Tic Tac Toe 2 – Initial code and story-driven class.

datePosted on 02:30, March 19th, 2009 by Peter Fitzgibbons

Episode 2: Using the story from the ground up.

I could go into great detail… but I’m beat.  Creating the dev environment from the ground up was a lot of work.  I also needed to get some project details under way.

Here is what I needed to get Features and Specs to load up the library properly

Cucumber

Create a cucumber.yml.  This is necessary to set the default profile, which I wanted to get a little more pretty printing during the cucumber command.

In a step definition (grid_steps.rb), I needed the $LOAD_PATH to point to the lib, so I added the following to the top of support/env.rb

$:.unshift File.expand_path(File.dirname(__FILE__) + "/../../lib")
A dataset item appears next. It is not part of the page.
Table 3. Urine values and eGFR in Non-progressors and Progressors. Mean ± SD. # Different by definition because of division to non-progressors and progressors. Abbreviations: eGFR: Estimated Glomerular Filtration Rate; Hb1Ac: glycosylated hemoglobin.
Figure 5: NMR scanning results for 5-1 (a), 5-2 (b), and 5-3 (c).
Also support RSpec expectations/matchers within the steps, so

require 'spec/expectations'

RSpec

Update the $LOAD_PATH here from a different location in the tree than features, from ./spec

$:.unshift File.expand_path(File.dirname(__FILE__) + "/../lib")

Autotest integration

In order to get cucumber integrated with autotest, add this to cucumber.yml

autotest: --format pretty features
autotest-all: --format pretty features

Also autospec requires an environment switch, which I have added to ./bashrc for convenience

export AUTOFEATURE=true

Amber to Red to Green to Amber to Red to Green…
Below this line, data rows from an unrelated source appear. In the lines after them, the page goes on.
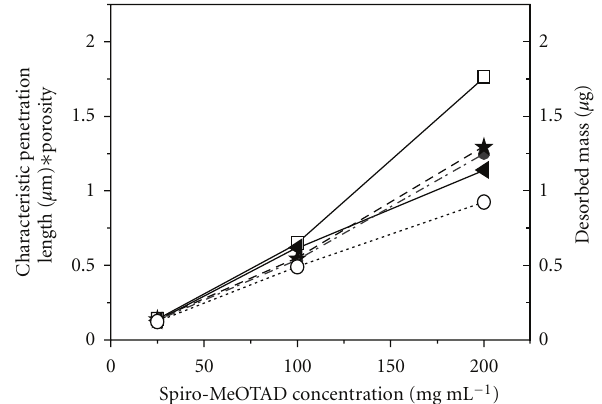
Figure 5: The scale of the CPL ( μ m), times the porosity (%), is the same as the one for the desorbed mass ( μ g) for spiro-OMeTAD with a density of 1g/cm 3 (see text). Average calculated and experimental values of the mass are plotted versus spiro-MeOTAD concentration. The experimentally determined mass desorbed from the samples ( (cid:5) ) is much lower than the calculated total mass ( (cid:6) ) and should be greater than the calculated mass in the pores ( (cid:7) ) because the former also includes the overlayer. The uncorrected CPL ( • ) is equal to the calculated mass in the pores ( (cid:7) ). These values indicate that the filling fraction overestimates the amount of spiro- MeOTAD which actually infiltrates the pores. The correction for viscosity e ff ects ( (cid:6) ) for higher concentrations of spiro-MeOTAD gives an improved value for the CPL, or calculated mass in the pores. (The standard deviation of all CPL and desorbed mass values is < 0.12 μ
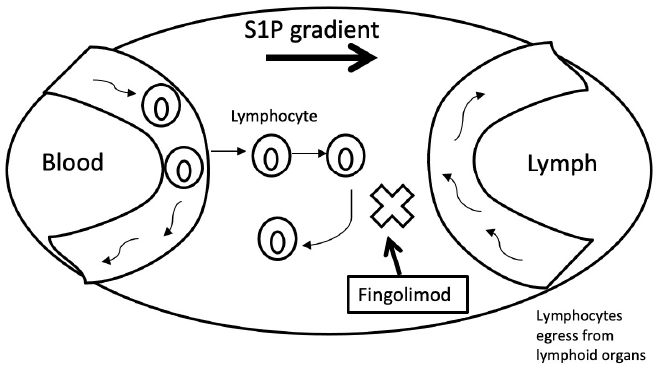
Figure 4. Mechanism of action of fingolimod.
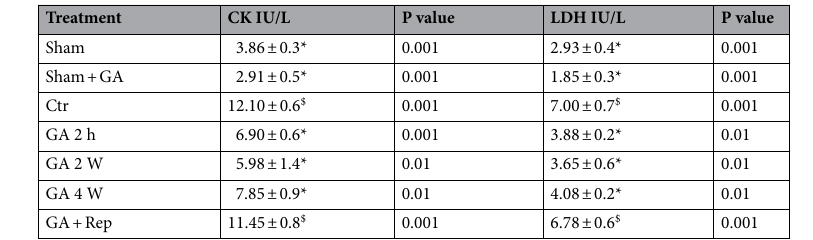
Table 2. Effects of ischemia/reperfusion and GA treatment on cardiac enzymes levels (n = 8). CK creatine kinase; LDH lactate dehydrogenase, Ctr control, GA 2 h gum arabic infusion 2 h before sacrifice, GA 2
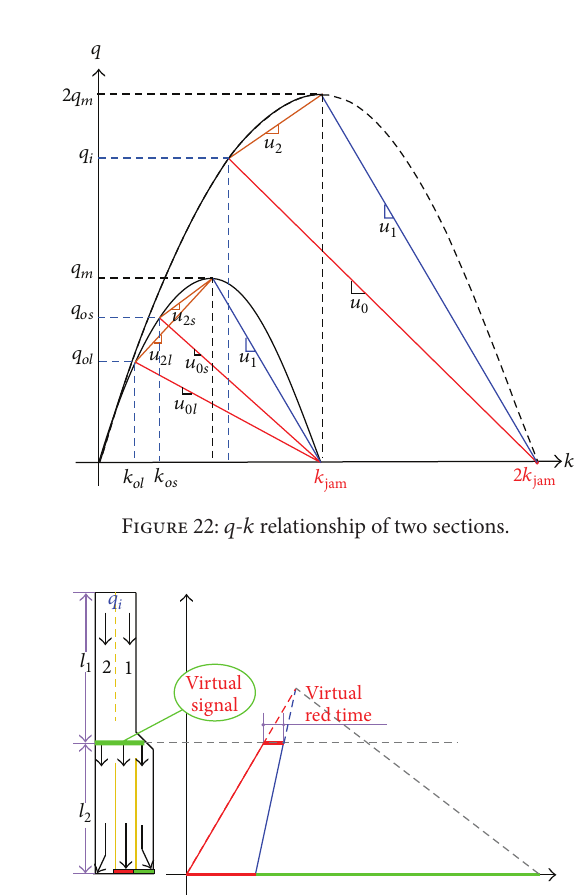
Figure 23: Virtual signal and virtual red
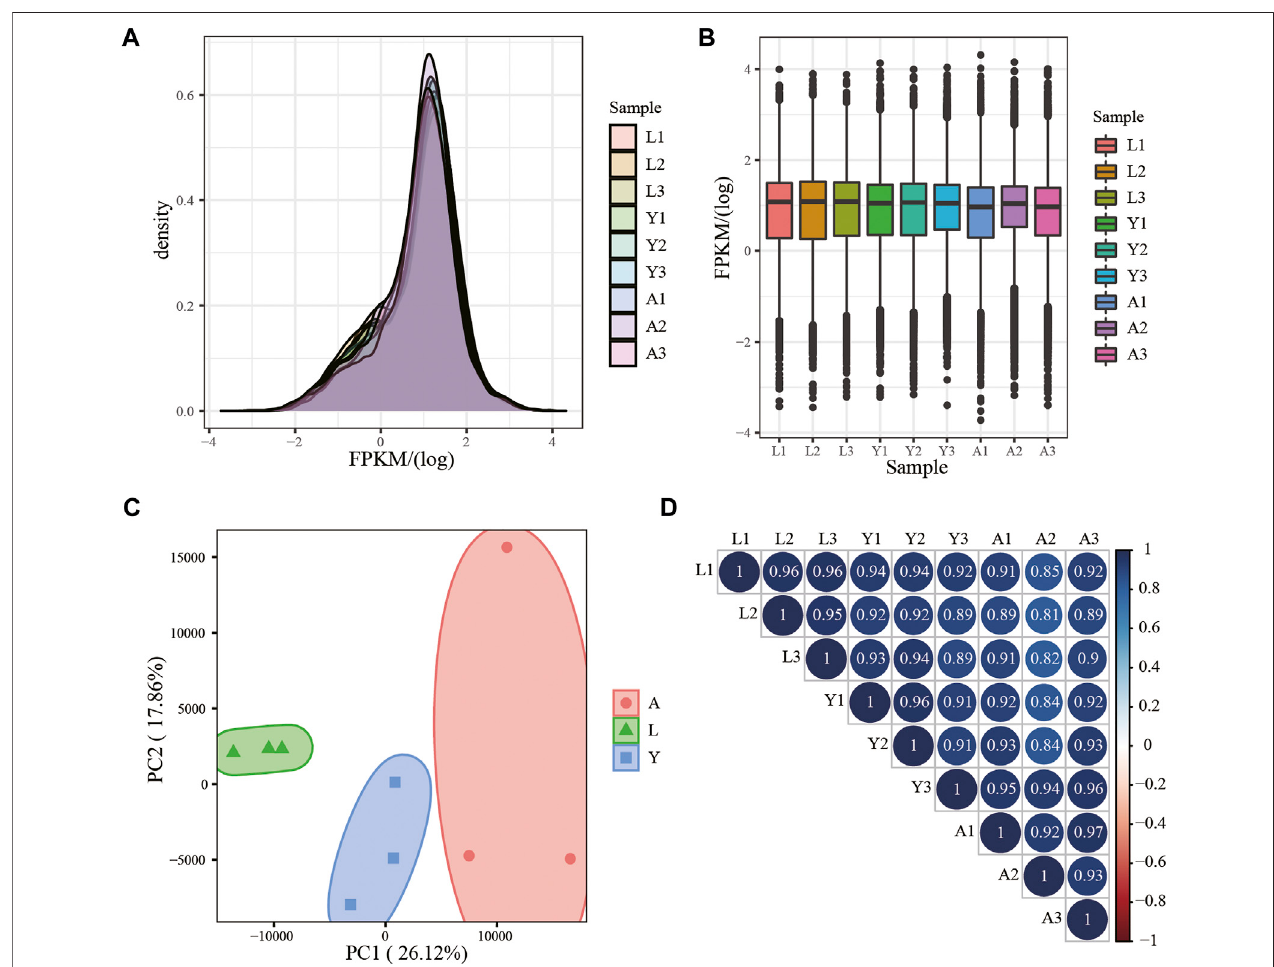
FIGURE2| mRNAexpressionanalysis. (A) DensitydistributionofmRNAswasaccordingtolog10(FPKM); (B) Ninesampleexpression (L1,L2,L3,Y1,Y2,Y3,A1, A2, and A3) violin plot, which was replaced by log10 (FPKM). (C) PCA distribution of nine samples; (D) Sample relationship cluster analysis.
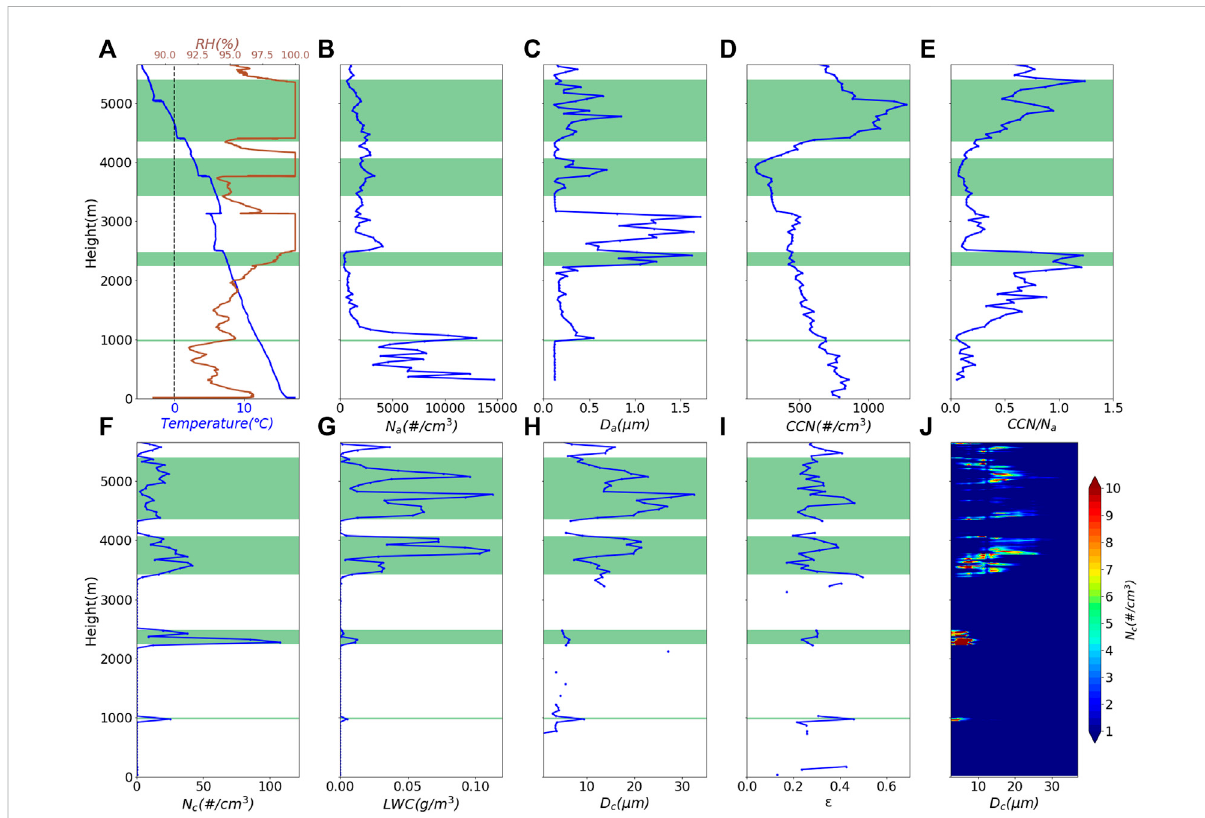
FIGURE 5 Vertical distributions of (A) temperature (blue line) and relative humidity (RH, brown line), (B) aerosol number concentration ( N a , cm – 3), (C) aerosol effective diameter ( D a , µm), (D) CCN at 0.2% supersaturation and (E) CCN/ N a ratios, (F) cloud droplet number concentration ( N c , cm − 3 ),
With all the prettyness set up with cucumber and RSpec, we now have a new color in the Red-Green cycle.

Cucumber Features’ Given/When/Then lines are displayed in Amber until each is properly trapped by a defined Given/When/Then in a steps definition file (./features/step_definitions/*.rb).
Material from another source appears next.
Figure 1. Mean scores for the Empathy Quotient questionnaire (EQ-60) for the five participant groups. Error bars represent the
RSpec specs are displayed in amber if the spec is not defined (name only) like this

it "this spec is not defined yet"

Well, that’s about all I can handle for now.

I will make an attempt to trap the Amber-Red-Green cycle in git commits during my work tomorrow.

TicTacToe 1- Dev Environment

datePosted on 03:20, March 18th, 2009 by Peter Fitzgibbons

Here’s the entirement development environment for TicTacToe.  This was actually rebuilt for this project as I deleted my last dev environment (A VirtualBox instance) during a system-repair process (wipe-drive-reinstall of Vista ;)

  • Ubuntu 8.10 Desktop as VirtualBox Guest on Vista Home Premium on Compaq C771.  NAT, 1gb ram, 16gb vhd, shared folders
  • Ruby 1.8 + dependencies from Apt
  • Rubygems 1.3.1 installed from .tgz (Ubuntu 8.10 has trouble with Apt’s rubygems install)
  • Rails, RSpec, RSpec-Rails, Cucumber gems installed
  • NetBeans 6.5.1 / All Modules.  NBGit installed for Git integration.

Tic Tac Toe Kata

datePosted on 12:39, March 17th, 2009 by Peter Fitzgibbons

This week I am starting a Tic Tac Toe Kata in response to a programming exercise by a future employer.  (Wave to you!)

Here are my rules for performance of the kata:

  • Blog after every long session developing – discuss progress and response about the “kata” of the kata
  • Track time for every session.  Report will be posted at kata completion
  • Use Story-driven-development.  Using Cucumber.  And thusly Behavior-driven-development through RSpec.
  • Document api via RDoc

And here is the kata:

What we have in mind is a simple Tic-Tac-Toe program.
At the least this program should:

  1. Allow for a human player.
  2. Play against a human.
  3. Have some user interface, text is fine.
  4. Never lose. Furthermore, it should win whenever possible.

We would like you to use Ruby as the programming language.  (My Pleasure!)

So, in my next posting I’ll be into project setup, prerequisites, and the first story or two.

Update 3/17/09: Add RDoc to expected deliverables.